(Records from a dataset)

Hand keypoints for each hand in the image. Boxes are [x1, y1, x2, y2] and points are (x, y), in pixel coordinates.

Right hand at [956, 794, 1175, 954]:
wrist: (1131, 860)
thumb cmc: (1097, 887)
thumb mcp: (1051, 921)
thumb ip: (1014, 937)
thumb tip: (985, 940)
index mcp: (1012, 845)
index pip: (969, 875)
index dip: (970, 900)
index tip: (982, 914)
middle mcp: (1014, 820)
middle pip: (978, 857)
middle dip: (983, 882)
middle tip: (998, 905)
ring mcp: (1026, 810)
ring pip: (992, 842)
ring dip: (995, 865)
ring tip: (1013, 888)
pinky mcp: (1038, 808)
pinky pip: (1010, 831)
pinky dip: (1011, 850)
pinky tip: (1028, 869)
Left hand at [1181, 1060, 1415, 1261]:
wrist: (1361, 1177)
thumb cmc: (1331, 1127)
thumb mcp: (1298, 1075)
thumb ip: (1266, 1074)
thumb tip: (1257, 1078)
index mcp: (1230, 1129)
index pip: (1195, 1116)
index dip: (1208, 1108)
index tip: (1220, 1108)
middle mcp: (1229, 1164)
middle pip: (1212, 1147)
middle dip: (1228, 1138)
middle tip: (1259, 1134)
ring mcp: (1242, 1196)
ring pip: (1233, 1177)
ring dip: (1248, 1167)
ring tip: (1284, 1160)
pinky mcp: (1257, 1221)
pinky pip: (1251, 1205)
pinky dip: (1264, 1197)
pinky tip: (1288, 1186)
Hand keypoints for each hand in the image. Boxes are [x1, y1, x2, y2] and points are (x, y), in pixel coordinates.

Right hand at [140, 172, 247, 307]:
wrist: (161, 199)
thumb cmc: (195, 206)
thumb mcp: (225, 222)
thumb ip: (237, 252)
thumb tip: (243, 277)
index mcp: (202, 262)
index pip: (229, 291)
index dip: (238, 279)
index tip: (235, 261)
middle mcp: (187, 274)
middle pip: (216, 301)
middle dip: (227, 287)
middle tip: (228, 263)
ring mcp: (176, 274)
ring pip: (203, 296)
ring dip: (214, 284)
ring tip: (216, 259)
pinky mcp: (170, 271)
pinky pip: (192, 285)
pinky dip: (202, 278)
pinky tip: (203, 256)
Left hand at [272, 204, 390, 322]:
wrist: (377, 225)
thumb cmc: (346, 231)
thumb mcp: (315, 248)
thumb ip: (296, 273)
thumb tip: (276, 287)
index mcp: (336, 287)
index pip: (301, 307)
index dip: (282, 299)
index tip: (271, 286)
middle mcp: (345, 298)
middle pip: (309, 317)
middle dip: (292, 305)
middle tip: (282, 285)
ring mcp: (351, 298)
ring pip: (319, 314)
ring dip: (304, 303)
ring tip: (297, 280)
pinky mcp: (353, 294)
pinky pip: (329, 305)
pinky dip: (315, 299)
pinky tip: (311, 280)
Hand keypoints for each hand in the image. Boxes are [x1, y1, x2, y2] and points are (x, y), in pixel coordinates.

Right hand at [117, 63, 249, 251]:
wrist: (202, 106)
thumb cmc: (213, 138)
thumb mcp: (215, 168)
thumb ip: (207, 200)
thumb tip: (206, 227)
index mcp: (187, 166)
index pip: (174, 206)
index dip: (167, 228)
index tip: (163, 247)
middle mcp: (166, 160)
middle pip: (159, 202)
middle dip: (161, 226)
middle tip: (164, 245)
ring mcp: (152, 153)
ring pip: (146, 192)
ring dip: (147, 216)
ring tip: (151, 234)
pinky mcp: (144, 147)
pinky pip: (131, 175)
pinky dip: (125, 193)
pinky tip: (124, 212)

ACTION ITEM: Only an exact copy of the data above will do.

SOLUTION TO THIS PROBLEM:
Hand keypoints for each hand in the image. Boxes are [x1, y1, x2, y2] and points are (x, y), in pixel coordinates.

Right hand at [956, 794, 1175, 954]:
wrist: (1131, 860)
thumb cmc: (1097, 887)
thumb mcp: (1051, 921)
thumb ip: (1014, 937)
thumb tip: (985, 940)
index mcp: (1012, 845)
index pip: (969, 875)
index dip: (970, 900)
index tip: (982, 914)
middle mcp: (1014, 820)
middle pip: (978, 857)
middle dip: (983, 882)
middle tip: (998, 905)
ring mcp: (1026, 810)
ring pip: (992, 842)
ring dip: (995, 865)
ring tip: (1013, 888)
pinky mcp: (1038, 808)
pinky pip: (1010, 831)
pinky dip: (1011, 850)
pinky tip: (1028, 869)
Left hand at [1181, 1060, 1415, 1261]:
wrist: (1361, 1177)
thumb cmc: (1331, 1127)
thumb mcp: (1298, 1075)
thumb ip: (1266, 1074)
thumb tip: (1257, 1078)
index mcp: (1230, 1129)
index pip: (1195, 1116)
index dip: (1208, 1108)
index tip: (1220, 1108)
middle mcp: (1229, 1164)
middle pip: (1212, 1147)
middle dip: (1228, 1138)
middle tip: (1259, 1134)
ring mcp: (1242, 1196)
ring pip: (1233, 1177)
ring dip: (1248, 1167)
ring tip: (1284, 1160)
pinky mcp: (1257, 1221)
pinky pip: (1251, 1205)
pinky dip: (1264, 1197)
pinky tip: (1288, 1186)
Hand keypoints for each hand in the image. Boxes are [x1, y1, x2, y2] and points are (x, y), in pixel coordinates.

Right hand at [140, 172, 247, 307]:
wrist: (161, 199)
thumb cmc: (195, 206)
thumb mcp: (225, 222)
thumb ip: (237, 252)
thumb tip: (243, 277)
index mcp: (202, 262)
index pip: (229, 291)
index dip: (238, 279)
index tip: (235, 261)
middle mcp: (187, 274)
middle pip: (216, 301)
middle dip: (227, 287)
middle tip: (228, 263)
ring mcp: (176, 274)
ring pip: (203, 296)
ring dip: (214, 284)
ring tip: (216, 259)
pinky mcp: (170, 271)
pinky pip: (192, 285)
pinky dip: (202, 278)
pinky tip: (203, 256)
Left hand at [272, 204, 390, 322]:
wrist: (377, 225)
thumb cmc: (346, 231)
thumb mcp: (315, 248)
thumb ip: (296, 273)
thumb tip: (276, 287)
index mcp: (336, 287)
index pip: (301, 307)
index dip: (282, 299)
index tip: (271, 286)
middle mcp: (345, 298)
middle pip: (309, 317)
middle dip: (292, 305)
middle tip: (282, 285)
ring mcp: (351, 298)
ring pip: (319, 314)
ring dip: (304, 303)
ring tip: (297, 280)
pinky mcp: (353, 294)
pinky pip: (329, 305)
pinky dip: (315, 299)
pinky tip: (311, 280)
Hand keypoints for each hand in the image. Boxes are [x1, y1, x2, y2] and points are (x, y), in pixel coordinates.

Right hand at [117, 63, 249, 251]:
wrist: (202, 106)
thumb cmc: (213, 138)
thumb mcp: (215, 168)
thumb ip: (207, 200)
thumb tip: (206, 227)
index mcp: (187, 166)
index pip: (174, 206)
index dip: (167, 228)
index tip: (163, 247)
middle mcp: (166, 160)
middle pip: (159, 202)
middle dip: (161, 226)
middle tip: (164, 245)
ring mcp: (152, 153)
ring pip: (146, 192)
ring dip: (147, 216)
ring tip: (151, 234)
pinky mcp: (144, 147)
pinky pip: (131, 175)
pinky dip: (125, 193)
pinky tip: (124, 212)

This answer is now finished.